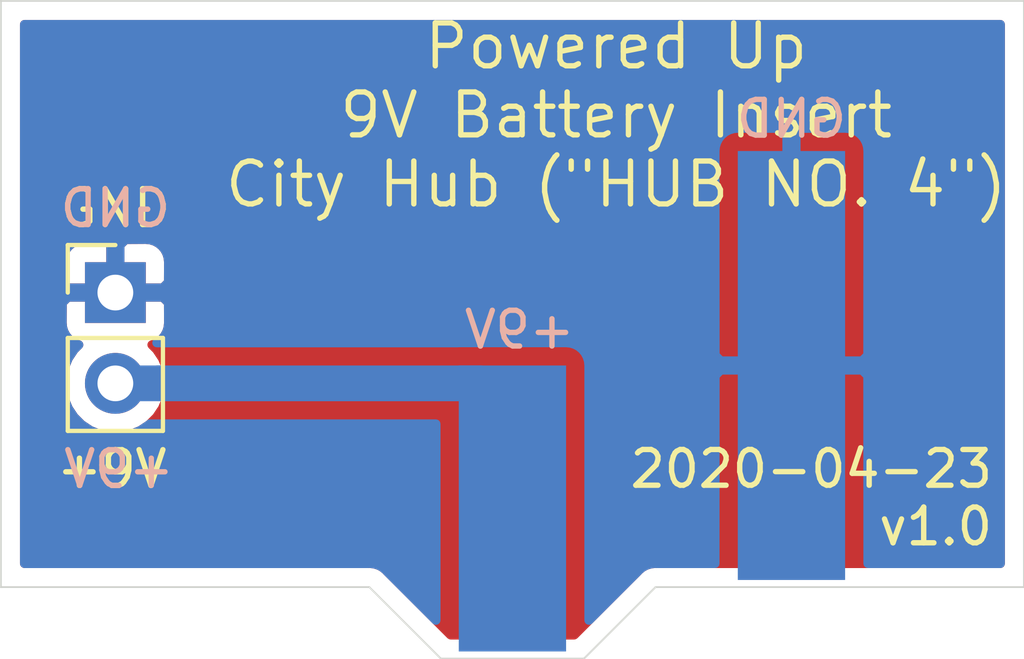
<source format=kicad_pcb>
(kicad_pcb (version 20171130) (host pcbnew "(5.1.5)-3")

  (general
    (thickness 1.6)
    (drawings 16)
    (tracks 2)
    (zones 0)
    (modules 3)
    (nets 3)
  )

  (page A4)
  (layers
    (0 F.Cu signal hide)
    (31 B.Cu signal hide)
    (32 B.Adhes user)
    (33 F.Adhes user)
    (34 B.Paste user)
    (35 F.Paste user)
    (36 B.SilkS user)
    (37 F.SilkS user)
    (38 B.Mask user)
    (39 F.Mask user)
    (40 Dwgs.User user)
    (41 Cmts.User user)
    (42 Eco1.User user)
    (43 Eco2.User user)
    (44 Edge.Cuts user)
    (45 Margin user)
    (46 B.CrtYd user)
    (47 F.CrtYd user)
    (48 B.Fab user)
    (49 F.Fab user)
  )

  (setup
    (last_trace_width 1)
    (user_trace_width 1)
    (trace_clearance 0.2)
    (zone_clearance 0.508)
    (zone_45_only no)
    (trace_min 0.2)
    (via_size 0.8)
    (via_drill 0.4)
    (via_min_size 0.4)
    (via_min_drill 0.3)
    (uvia_size 0.3)
    (uvia_drill 0.1)
    (uvias_allowed no)
    (uvia_min_size 0.2)
    (uvia_min_drill 0.1)
    (edge_width 0.05)
    (segment_width 0.2)
    (pcb_text_width 0.3)
    (pcb_text_size 1.5 1.5)
    (mod_edge_width 0.12)
    (mod_text_size 1 1)
    (mod_text_width 0.15)
    (pad_size 1.524 1.524)
    (pad_drill 0.762)
    (pad_to_mask_clearance 0.051)
    (solder_mask_min_width 0.25)
    (aux_axis_origin 0 0)
    (visible_elements 7FFFFFFF)
    (pcbplotparams
      (layerselection 0x010fc_ffffffff)
      (usegerberextensions false)
      (usegerberattributes false)
      (usegerberadvancedattributes false)
      (creategerberjobfile false)
      (excludeedgelayer true)
      (linewidth 0.100000)
      (plotframeref false)
      (viasonmask false)
      (mode 1)
      (useauxorigin false)
      (hpglpennumber 1)
      (hpglpenspeed 20)
      (hpglpendiameter 15.000000)
      (psnegative false)
      (psa4output false)
      (plotreference true)
      (plotvalue true)
      (plotinvisibletext false)
      (padsonsilk false)
      (subtractmaskfromsilk false)
      (outputformat 1)
      (mirror false)
      (drillshape 1)
      (scaleselection 1)
      (outputdirectory ""))
  )

  (net 0 "")
  (net 1 "Net-(J1-Pad2)")
  (net 2 "Net-(J1-Pad1)")

  (net_class Default "This is the default net class."
    (clearance 0.2)
    (trace_width 0.25)
    (via_dia 0.8)
    (via_drill 0.4)
    (uvia_dia 0.3)
    (uvia_drill 0.1)
    (add_net "Net-(J1-Pad1)")
    (add_net "Net-(J1-Pad2)")
  )

  (module "City Hub Battery Insert Footprints:TestPoint_Pad_3mm_x_8mm" (layer B.Cu) (tedit 5EA118D9) (tstamp 5EA11EA2)
    (at 104.5 95.2)
    (descr "SMD rectangular pad as test Point, square 2.0mm side length")
    (tags "test point SMD pad rectangle square")
    (path /5E984326)
    (attr virtual)
    (fp_text reference TP2 (at 0.1 -5) (layer B.SilkS) hide
      (effects (font (size 1 1) (thickness 0.15)) (justify mirror))
    )
    (fp_text value TestPoint (at 0 -5.08) (layer B.Fab) hide
      (effects (font (size 1 1) (thickness 0.15)) (justify mirror))
    )
    (fp_line (start 1.5 -1.5) (end -1.5 -1.5) (layer B.CrtYd) (width 0.05))
    (fp_line (start 1.5 -1.5) (end 1.5 1.5) (layer B.CrtYd) (width 0.05))
    (fp_line (start -1.5 1.5) (end -1.5 -1.5) (layer B.CrtYd) (width 0.05))
    (fp_line (start -1.5 1.5) (end 1.5 1.5) (layer B.CrtYd) (width 0.05))
    (pad 1 smd rect (at 0 0) (size 3 8) (layers B.Cu B.Mask)
      (net 1 "Net-(J1-Pad2)"))
  )

  (module "City Hub Battery Insert Footprints:TestPoint_Pad_3mm_x_12mm" (layer B.Cu) (tedit 5EA118F8) (tstamp 5EA11E99)
    (at 112.3 91.2)
    (descr "SMD rectangular pad as test Point, square 2.0mm side length")
    (tags "test point SMD pad rectangle square")
    (path /5E9834E6)
    (attr virtual)
    (fp_text reference TP1 (at 0 -7.1) (layer B.SilkS) hide
      (effects (font (size 1 1) (thickness 0.15)) (justify mirror))
    )
    (fp_text value TestPoint (at 0 -6.985) (layer B.Fab) hide
      (effects (font (size 1 1) (thickness 0.15)) (justify mirror))
    )
    (fp_line (start 1.5 -1.5) (end -1.5 -1.5) (layer B.CrtYd) (width 0.05))
    (fp_line (start 1.5 -1.5) (end 1.5 1.5) (layer B.CrtYd) (width 0.05))
    (fp_line (start -1.5 1.5) (end -1.5 -1.5) (layer B.CrtYd) (width 0.05))
    (fp_line (start -1.5 1.5) (end 1.5 1.5) (layer B.CrtYd) (width 0.05))
    (pad 1 smd rect (at 0 0) (size 3 12) (layers B.Cu B.Mask)
      (net 2 "Net-(J1-Pad1)"))
  )

  (module Connector_PinHeader_2.54mm:PinHeader_1x02_P2.54mm_Vertical (layer F.Cu) (tedit 59FED5CC) (tstamp 5EA128A2)
    (at 93.4 89.16)
    (descr "Through hole straight pin header, 1x02, 2.54mm pitch, single row")
    (tags "Through hole pin header THT 1x02 2.54mm single row")
    (path /5E9791B5)
    (fp_text reference J1 (at 0 -2.33) (layer F.SilkS) hide
      (effects (font (size 1 1) (thickness 0.15)))
    )
    (fp_text value Conn_01x02 (at 0.7 -3.7) (layer F.Fab)
      (effects (font (size 1 1) (thickness 0.15)))
    )
    (fp_line (start -0.635 -1.27) (end 1.27 -1.27) (layer F.Fab) (width 0.1))
    (fp_line (start 1.27 -1.27) (end 1.27 3.81) (layer F.Fab) (width 0.1))
    (fp_line (start 1.27 3.81) (end -1.27 3.81) (layer F.Fab) (width 0.1))
    (fp_line (start -1.27 3.81) (end -1.27 -0.635) (layer F.Fab) (width 0.1))
    (fp_line (start -1.27 -0.635) (end -0.635 -1.27) (layer F.Fab) (width 0.1))
    (fp_line (start -1.33 3.87) (end 1.33 3.87) (layer F.SilkS) (width 0.12))
    (fp_line (start -1.33 1.27) (end -1.33 3.87) (layer F.SilkS) (width 0.12))
    (fp_line (start 1.33 1.27) (end 1.33 3.87) (layer F.SilkS) (width 0.12))
    (fp_line (start -1.33 1.27) (end 1.33 1.27) (layer F.SilkS) (width 0.12))
    (fp_line (start -1.33 0) (end -1.33 -1.33) (layer F.SilkS) (width 0.12))
    (fp_line (start -1.33 -1.33) (end 0 -1.33) (layer F.SilkS) (width 0.12))
    (fp_line (start -1.8 -1.8) (end -1.8 4.35) (layer F.CrtYd) (width 0.05))
    (fp_line (start -1.8 4.35) (end 1.8 4.35) (layer F.CrtYd) (width 0.05))
    (fp_line (start 1.8 4.35) (end 1.8 -1.8) (layer F.CrtYd) (width 0.05))
    (fp_line (start 1.8 -1.8) (end -1.8 -1.8) (layer F.CrtYd) (width 0.05))
    (fp_text user %R (at 0 1.27 90) (layer F.Fab)
      (effects (font (size 1 1) (thickness 0.15)))
    )
    (pad 1 thru_hole rect (at 0 0) (size 1.7 1.7) (drill 1) (layers *.Cu *.Mask)
      (net 2 "Net-(J1-Pad1)"))
    (pad 2 thru_hole oval (at 0 2.54) (size 1.7 1.7) (drill 1) (layers *.Cu *.Mask)
      (net 1 "Net-(J1-Pad2)"))
    (model ${KISYS3DMOD}/Connector_PinHeader_2.54mm.3dshapes/PinHeader_1x02_P2.54mm_Vertical.wrl
      (at (xyz 0 0 0))
      (scale (xyz 1 1 1))
      (rotate (xyz 0 0 0))
    )
  )

  (gr_text GND (at 112.3 84.3) (layer B.SilkS)
    (effects (font (size 1 1) (thickness 0.15)) (justify mirror))
  )
  (gr_text +9V (at 104.7 90.2) (layer B.SilkS)
    (effects (font (size 1 1) (thickness 0.15)) (justify mirror))
  )
  (gr_text GND (at 93.4 86.8) (layer F.SilkS)
    (effects (font (size 1 1) (thickness 0.15)))
  )
  (gr_text +9V (at 93.5 94.1) (layer B.SilkS)
    (effects (font (size 1 1) (thickness 0.15)) (justify mirror))
  )
  (gr_text GND (at 93.4 86.8) (layer B.SilkS)
    (effects (font (size 1 1) (thickness 0.15)) (justify mirror))
  )
  (gr_text "2020-04-23\nv1.0" (at 118 94.9) (layer F.SilkS)
    (effects (font (size 1 1) (thickness 0.15)) (justify right))
  )
  (gr_text "Powered Up\n9V Battery Insert\nCity Hub (\"HUB NO. 4\")" (at 107.4 84.2) (layer F.SilkS)
    (effects (font (size 1.2 1.2) (thickness 0.15)))
  )
  (gr_text +9V (at 93.3 94.1) (layer F.SilkS)
    (effects (font (size 1 1) (thickness 0.15)))
  )
  (gr_line (start 106.5 99.4) (end 102.5 99.4) (layer Edge.Cuts) (width 0.05) (tstamp 5EA11F30))
  (gr_line (start 108.5 97.4) (end 106.5 99.4) (layer Edge.Cuts) (width 0.05))
  (gr_line (start 100.5 97.4) (end 102.5 99.4) (layer Edge.Cuts) (width 0.05))
  (gr_line (start 118.8 97.4) (end 108.5 97.4) (layer Edge.Cuts) (width 0.05))
  (gr_line (start 90.2 97.4) (end 100.5 97.4) (layer Edge.Cuts) (width 0.05))
  (gr_line (start 118.8 81) (end 118.8 97.4) (layer Edge.Cuts) (width 0.05))
  (gr_line (start 90.2 81) (end 90.2 97.4) (layer Edge.Cuts) (width 0.05))
  (gr_line (start 90.2 81) (end 118.8 81) (layer Edge.Cuts) (width 0.05))

  (segment (start 93.4 91.7) (end 94.602081 91.7) (width 1) (layer B.Cu) (net 1))
  (segment (start 94.602081 91.7) (end 103.6 91.7) (width 1) (layer B.Cu) (net 1))

  (zone (net 2) (net_name "Net-(J1-Pad1)") (layer F.Cu) (tstamp 0) (hatch edge 0.508)
    (connect_pads (clearance 0.508))
    (min_thickness 0.254)
    (fill yes (arc_segments 32) (thermal_gap 0.508) (thermal_bridge_width 0.508))
    (polygon
      (pts
        (xy 119.6 100.2) (xy 89.4 99.9) (xy 89.5 98.6) (xy 89.8 80.6) (xy 119.3 80.6)
      )
    )
    (filled_polygon
      (pts
        (xy 118.140001 96.74) (xy 108.532408 96.74) (xy 108.499999 96.736808) (xy 108.46759 96.74) (xy 108.467581 96.74)
        (xy 108.370617 96.74955) (xy 108.246207 96.78729) (xy 108.131549 96.848575) (xy 108.056233 96.910386) (xy 108.031052 96.931052)
        (xy 108.010388 96.956231) (xy 106.22662 98.74) (xy 102.773381 98.74) (xy 100.989616 96.956236) (xy 100.968948 96.931052)
        (xy 100.86845 96.848575) (xy 100.753793 96.78729) (xy 100.629383 96.74955) (xy 100.532419 96.74) (xy 100.532409 96.74)
        (xy 100.5 96.736808) (xy 100.467591 96.74) (xy 90.86 96.74) (xy 90.86 90.01) (xy 91.911928 90.01)
        (xy 91.924188 90.134482) (xy 91.960498 90.25418) (xy 92.019463 90.364494) (xy 92.098815 90.461185) (xy 92.195506 90.540537)
        (xy 92.30582 90.599502) (xy 92.37838 90.621513) (xy 92.246525 90.753368) (xy 92.08401 90.996589) (xy 91.972068 91.266842)
        (xy 91.915 91.55374) (xy 91.915 91.84626) (xy 91.972068 92.133158) (xy 92.08401 92.403411) (xy 92.246525 92.646632)
        (xy 92.453368 92.853475) (xy 92.696589 93.01599) (xy 92.966842 93.127932) (xy 93.25374 93.185) (xy 93.54626 93.185)
        (xy 93.833158 93.127932) (xy 94.103411 93.01599) (xy 94.346632 92.853475) (xy 94.553475 92.646632) (xy 94.71599 92.403411)
        (xy 94.827932 92.133158) (xy 94.885 91.84626) (xy 94.885 91.55374) (xy 94.827932 91.266842) (xy 94.71599 90.996589)
        (xy 94.553475 90.753368) (xy 94.42162 90.621513) (xy 94.49418 90.599502) (xy 94.604494 90.540537) (xy 94.701185 90.461185)
        (xy 94.780537 90.364494) (xy 94.839502 90.25418) (xy 94.875812 90.134482) (xy 94.888072 90.01) (xy 94.885 89.44575)
        (xy 94.72625 89.287) (xy 93.527 89.287) (xy 93.527 89.307) (xy 93.273 89.307) (xy 93.273 89.287)
        (xy 92.07375 89.287) (xy 91.915 89.44575) (xy 91.911928 90.01) (xy 90.86 90.01) (xy 90.86 88.31)
        (xy 91.911928 88.31) (xy 91.915 88.87425) (xy 92.07375 89.033) (xy 93.273 89.033) (xy 93.273 87.83375)
        (xy 93.527 87.83375) (xy 93.527 89.033) (xy 94.72625 89.033) (xy 94.885 88.87425) (xy 94.888072 88.31)
        (xy 94.875812 88.185518) (xy 94.839502 88.06582) (xy 94.780537 87.955506) (xy 94.701185 87.858815) (xy 94.604494 87.779463)
        (xy 94.49418 87.720498) (xy 94.374482 87.684188) (xy 94.25 87.671928) (xy 93.68575 87.675) (xy 93.527 87.83375)
        (xy 93.273 87.83375) (xy 93.11425 87.675) (xy 92.55 87.671928) (xy 92.425518 87.684188) (xy 92.30582 87.720498)
        (xy 92.195506 87.779463) (xy 92.098815 87.858815) (xy 92.019463 87.955506) (xy 91.960498 88.06582) (xy 91.924188 88.185518)
        (xy 91.911928 88.31) (xy 90.86 88.31) (xy 90.86 81.66) (xy 118.14 81.66)
      )
    )
  )
  (zone (net 2) (net_name "Net-(J1-Pad1)") (layer B.Cu) (tstamp 0) (hatch edge 0.508)
    (connect_pads (clearance 0.508))
    (min_thickness 0.254)
    (fill yes (arc_segments 32) (thermal_gap 0.508) (thermal_bridge_width 0.508))
    (polygon
      (pts
        (xy 121 101.3) (xy 87.6 101.3) (xy 87.9 98.6) (xy 89.3 80) (xy 120.2 79.7)
      )
    )
    (filled_polygon
      (pts
        (xy 118.140001 96.74) (xy 114.437825 96.74) (xy 114.435 91.48575) (xy 114.27625 91.327) (xy 112.427 91.327)
        (xy 112.427 91.347) (xy 112.173 91.347) (xy 112.173 91.327) (xy 110.32375 91.327) (xy 110.165 91.48575)
        (xy 110.162175 96.74) (xy 108.532408 96.74) (xy 108.499999 96.736808) (xy 108.46759 96.74) (xy 108.467581 96.74)
        (xy 108.370617 96.74955) (xy 108.246207 96.78729) (xy 108.131549 96.848575) (xy 108.056233 96.910386) (xy 108.031052 96.931052)
        (xy 108.010388 96.956231) (xy 106.638072 98.328548) (xy 106.638072 91.2) (xy 106.625812 91.075518) (xy 106.589502 90.95582)
        (xy 106.530537 90.845506) (xy 106.451185 90.748815) (xy 106.354494 90.669463) (xy 106.24418 90.610498) (xy 106.124482 90.574188)
        (xy 106 90.561928) (xy 103 90.561928) (xy 102.968808 90.565) (xy 94.558728 90.565) (xy 94.604494 90.540537)
        (xy 94.701185 90.461185) (xy 94.780537 90.364494) (xy 94.839502 90.25418) (xy 94.875812 90.134482) (xy 94.888072 90.01)
        (xy 94.885 89.44575) (xy 94.72625 89.287) (xy 93.527 89.287) (xy 93.527 89.307) (xy 93.273 89.307)
        (xy 93.273 89.287) (xy 92.07375 89.287) (xy 91.915 89.44575) (xy 91.911928 90.01) (xy 91.924188 90.134482)
        (xy 91.960498 90.25418) (xy 92.019463 90.364494) (xy 92.098815 90.461185) (xy 92.195506 90.540537) (xy 92.30582 90.599502)
        (xy 92.37838 90.621513) (xy 92.246525 90.753368) (xy 92.08401 90.996589) (xy 91.972068 91.266842) (xy 91.915 91.55374)
        (xy 91.915 91.84626) (xy 91.972068 92.133158) (xy 92.08401 92.403411) (xy 92.246525 92.646632) (xy 92.453368 92.853475)
        (xy 92.696589 93.01599) (xy 92.966842 93.127932) (xy 93.25374 93.185) (xy 93.54626 93.185) (xy 93.833158 93.127932)
        (xy 94.103411 93.01599) (xy 94.346632 92.853475) (xy 94.365107 92.835) (xy 102.361928 92.835) (xy 102.361928 98.328547)
        (xy 100.989616 96.956236) (xy 100.968948 96.931052) (xy 100.86845 96.848575) (xy 100.753793 96.78729) (xy 100.629383 96.74955)
        (xy 100.532419 96.74) (xy 100.532409 96.74) (xy 100.5 96.736808) (xy 100.467591 96.74) (xy 90.86 96.74)
        (xy 90.86 88.31) (xy 91.911928 88.31) (xy 91.915 88.87425) (xy 92.07375 89.033) (xy 93.273 89.033)
        (xy 93.273 87.83375) (xy 93.527 87.83375) (xy 93.527 89.033) (xy 94.72625 89.033) (xy 94.885 88.87425)
        (xy 94.888072 88.31) (xy 94.875812 88.185518) (xy 94.839502 88.06582) (xy 94.780537 87.955506) (xy 94.701185 87.858815)
        (xy 94.604494 87.779463) (xy 94.49418 87.720498) (xy 94.374482 87.684188) (xy 94.25 87.671928) (xy 93.68575 87.675)
        (xy 93.527 87.83375) (xy 93.273 87.83375) (xy 93.11425 87.675) (xy 92.55 87.671928) (xy 92.425518 87.684188)
        (xy 92.30582 87.720498) (xy 92.195506 87.779463) (xy 92.098815 87.858815) (xy 92.019463 87.955506) (xy 91.960498 88.06582)
        (xy 91.924188 88.185518) (xy 91.911928 88.31) (xy 90.86 88.31) (xy 90.86 85.2) (xy 110.161928 85.2)
        (xy 110.165 90.91425) (xy 110.32375 91.073) (xy 112.173 91.073) (xy 112.173 84.72375) (xy 112.427 84.72375)
        (xy 112.427 91.073) (xy 114.27625 91.073) (xy 114.435 90.91425) (xy 114.438072 85.2) (xy 114.425812 85.075518)
        (xy 114.389502 84.95582) (xy 114.330537 84.845506) (xy 114.251185 84.748815) (xy 114.154494 84.669463) (xy 114.04418 84.610498)
        (xy 113.924482 84.574188) (xy 113.8 84.561928) (xy 112.58575 84.565) (xy 112.427 84.72375) (xy 112.173 84.72375)
        (xy 112.01425 84.565) (xy 110.8 84.561928) (xy 110.675518 84.574188) (xy 110.55582 84.610498) (xy 110.445506 84.669463)
        (xy 110.348815 84.748815) (xy 110.269463 84.845506) (xy 110.210498 84.95582) (xy 110.174188 85.075518) (xy 110.161928 85.2)
        (xy 90.86 85.2) (xy 90.86 81.66) (xy 118.14 81.66)
      )
    )
  )
)

</source>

================

__Task item__. Look through the entries above. Extract each line with the word "Insert".

__Completed exercise__.
  (module "City Hub Battery Insert Footprints:TestPoint_Pad_3mm_x_8mm" (layer B.Cu) (tedit 5EA118D9) (tstamp 5EA11EA2)
  (module "City Hub Battery Insert Footprints:TestPoint_Pad_3mm_x_12mm" (layer B.Cu) (tedit 5EA118F8) (tstamp 5EA11E99)
  (gr_text "Powered Up\n9V Battery Insert\nCity Hub (\"HUB NO. 4\")" (at 107.4 84.2) (layer F.SilkS)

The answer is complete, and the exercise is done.